(Dataset records)
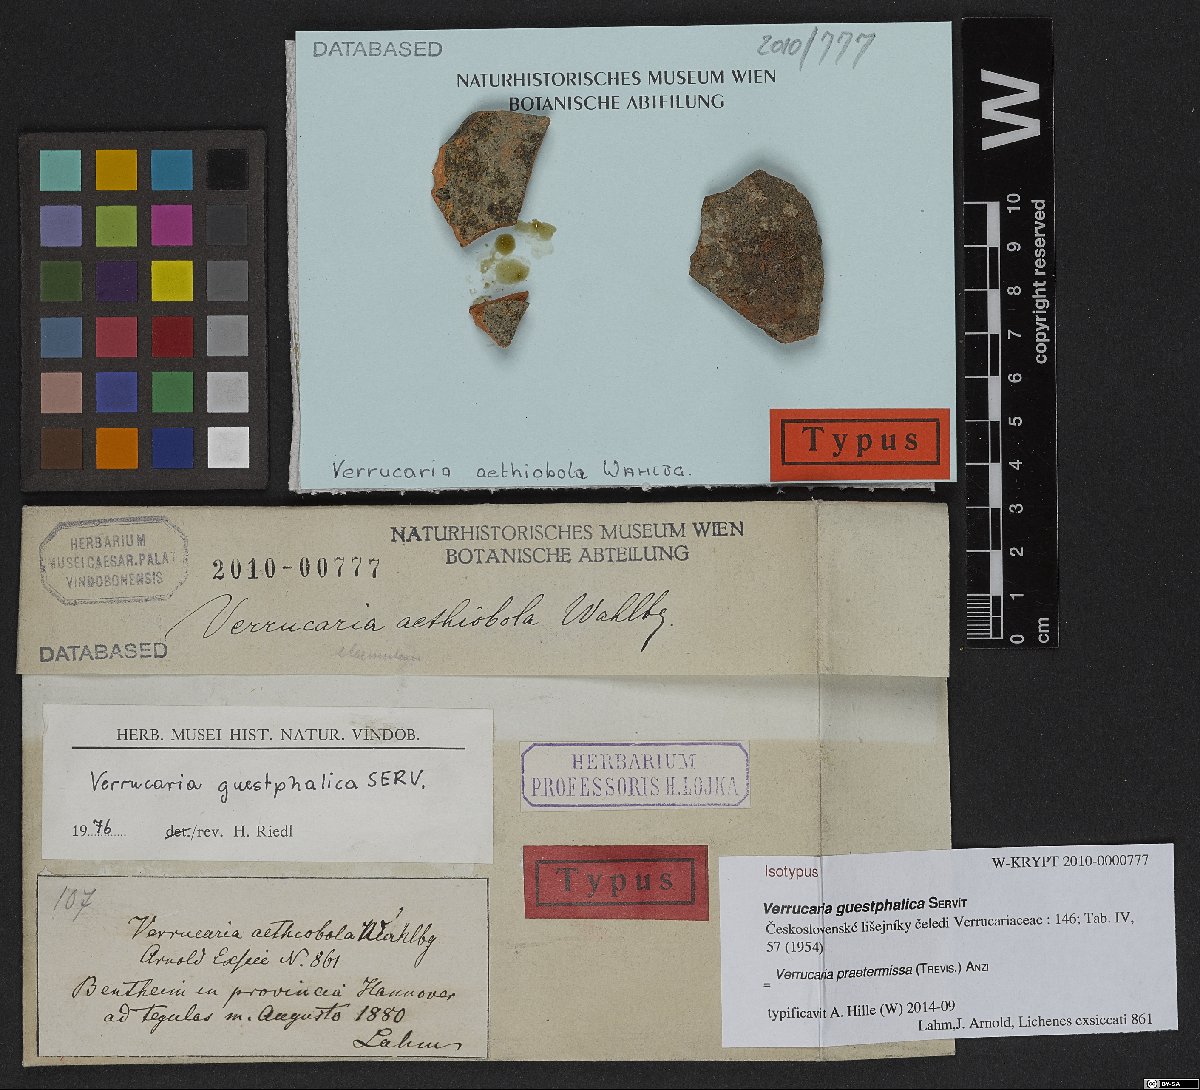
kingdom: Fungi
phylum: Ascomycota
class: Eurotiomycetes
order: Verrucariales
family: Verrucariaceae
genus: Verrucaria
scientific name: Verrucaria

--

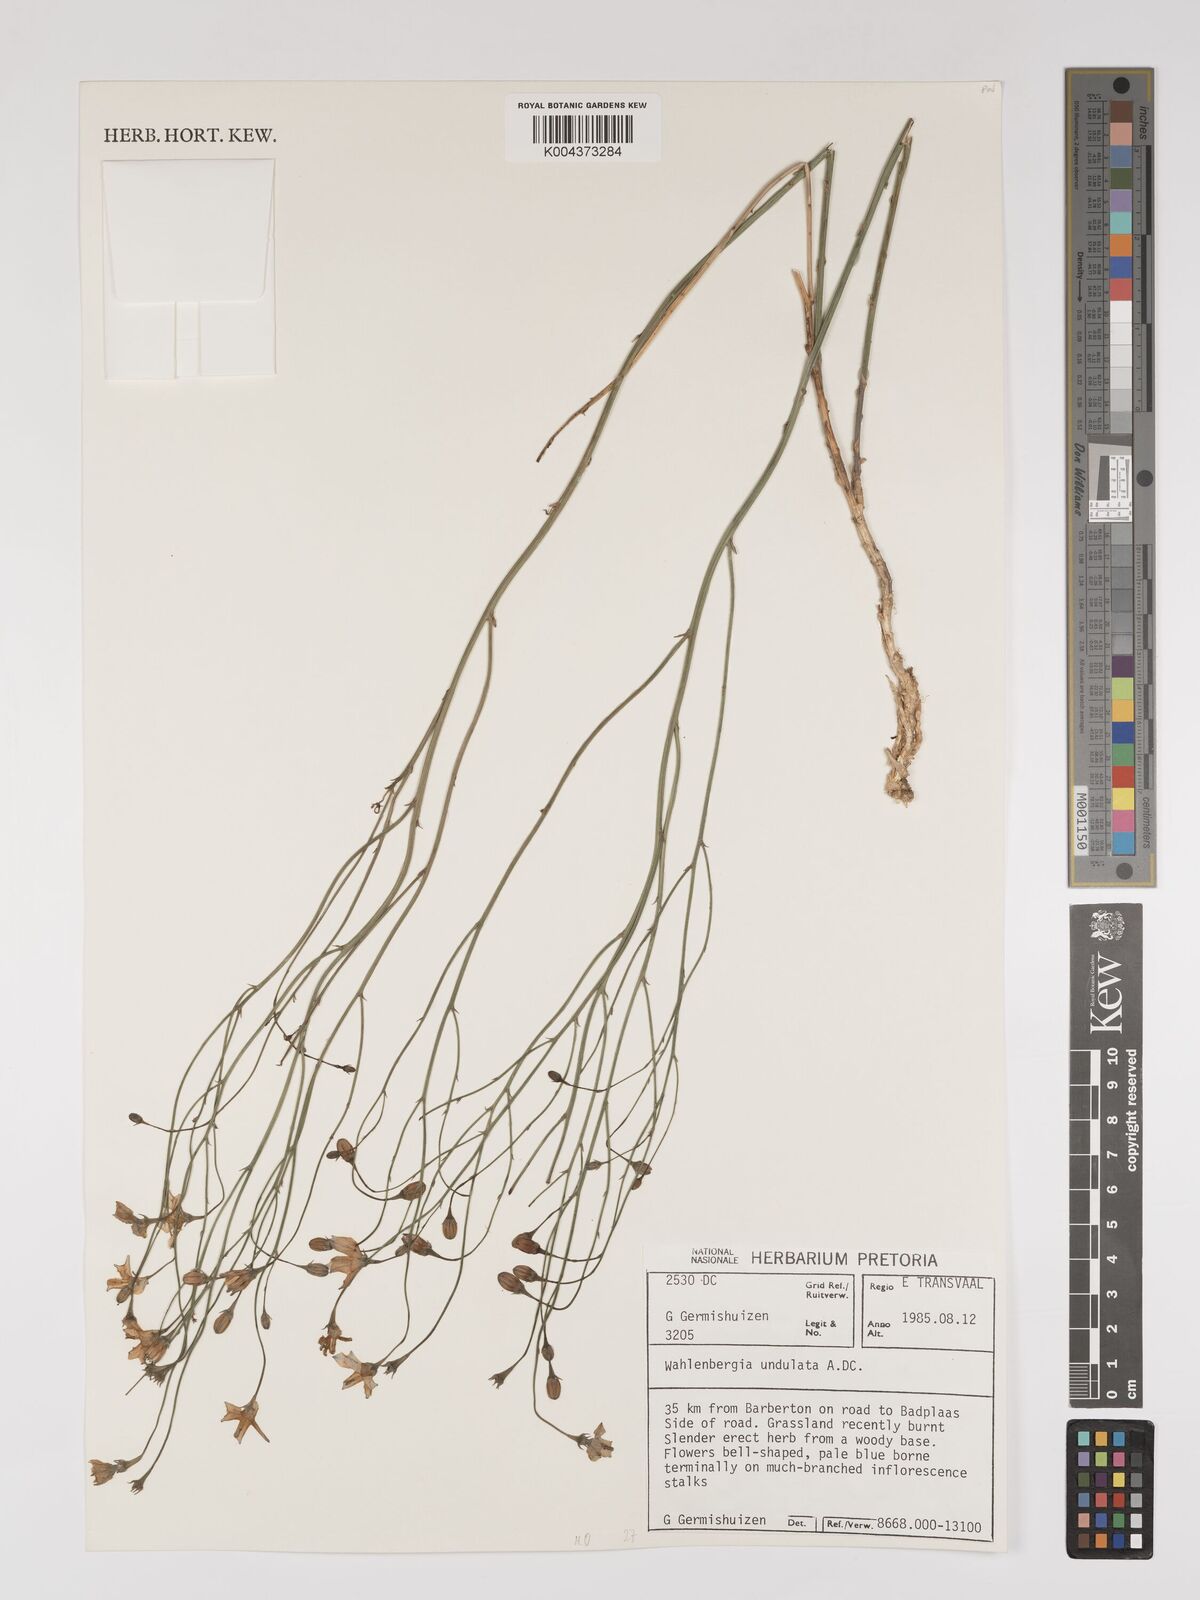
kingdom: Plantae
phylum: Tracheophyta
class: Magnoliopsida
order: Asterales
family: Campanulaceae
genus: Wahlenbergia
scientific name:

* * *

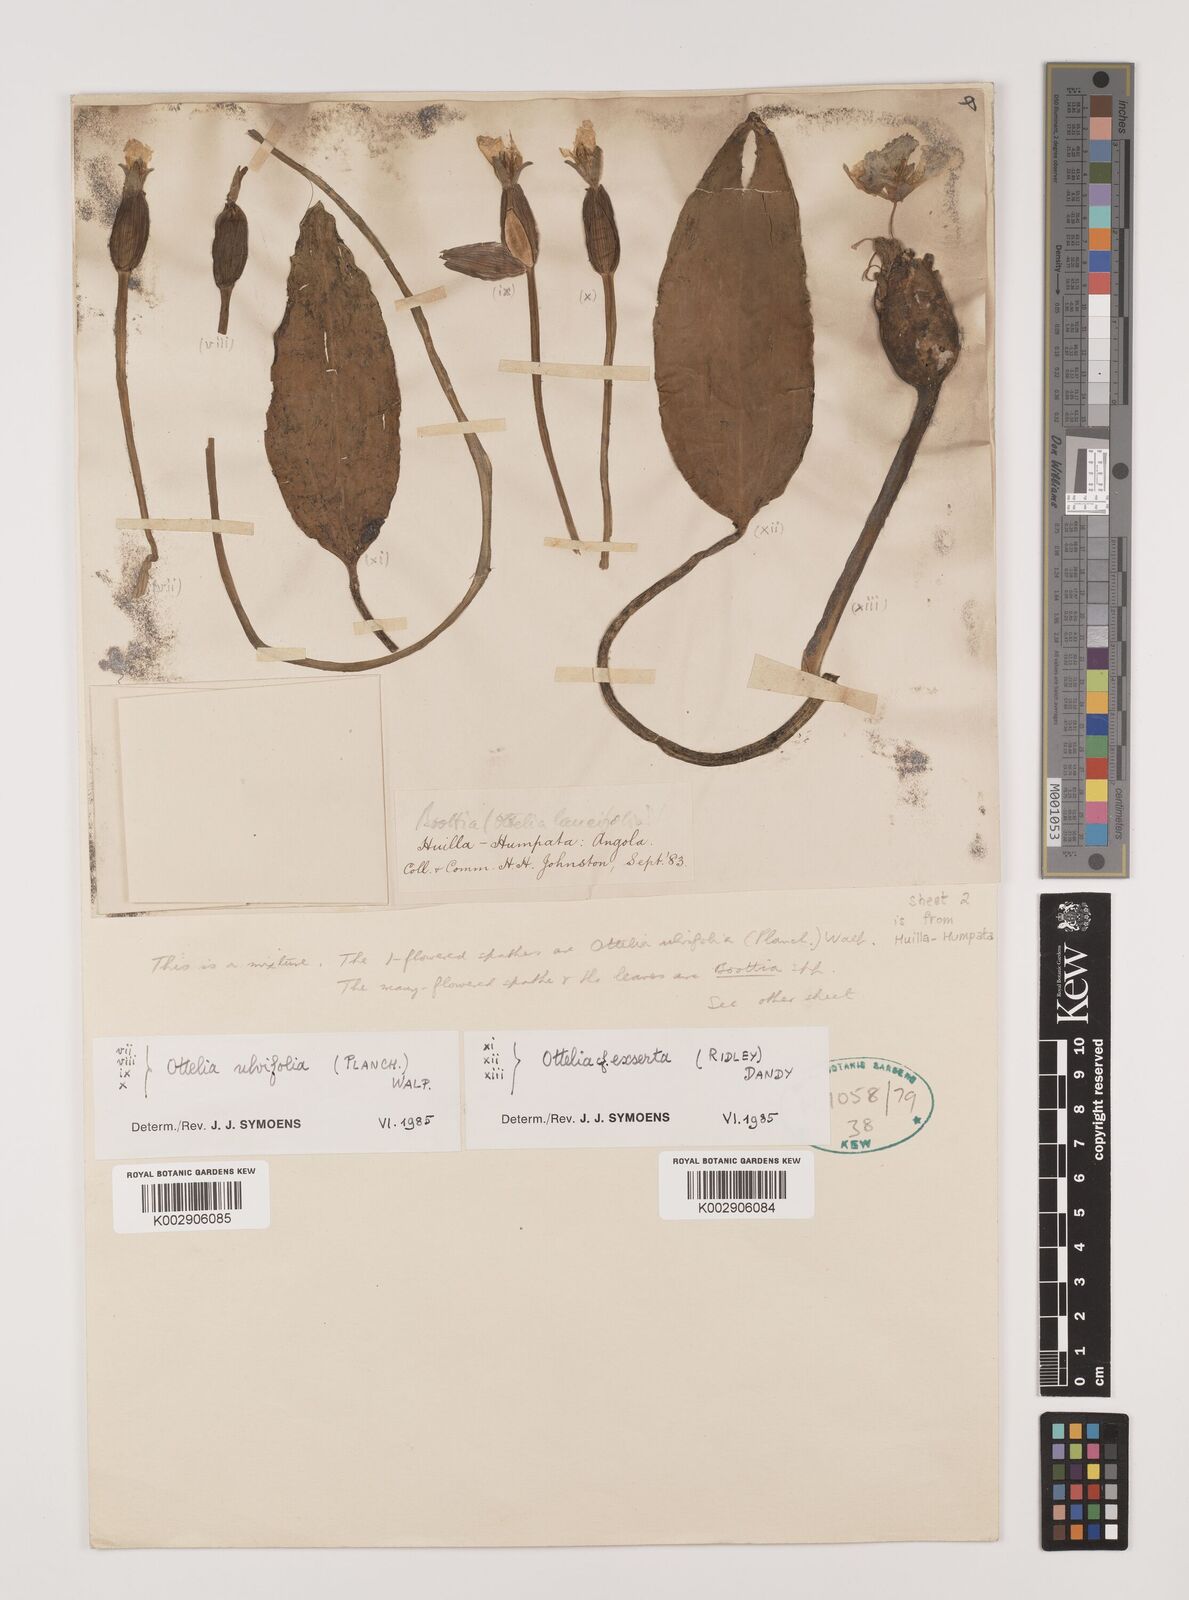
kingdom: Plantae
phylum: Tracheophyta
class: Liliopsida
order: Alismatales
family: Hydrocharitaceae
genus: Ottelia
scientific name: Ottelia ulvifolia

▶ **DIRECTION**
Display every line in the material above that contains the word "scientific".

▶ **WRITTEN ANSWER**
scientific name: Verrucaria
scientific name:
scientific name: Ottelia ulvifolia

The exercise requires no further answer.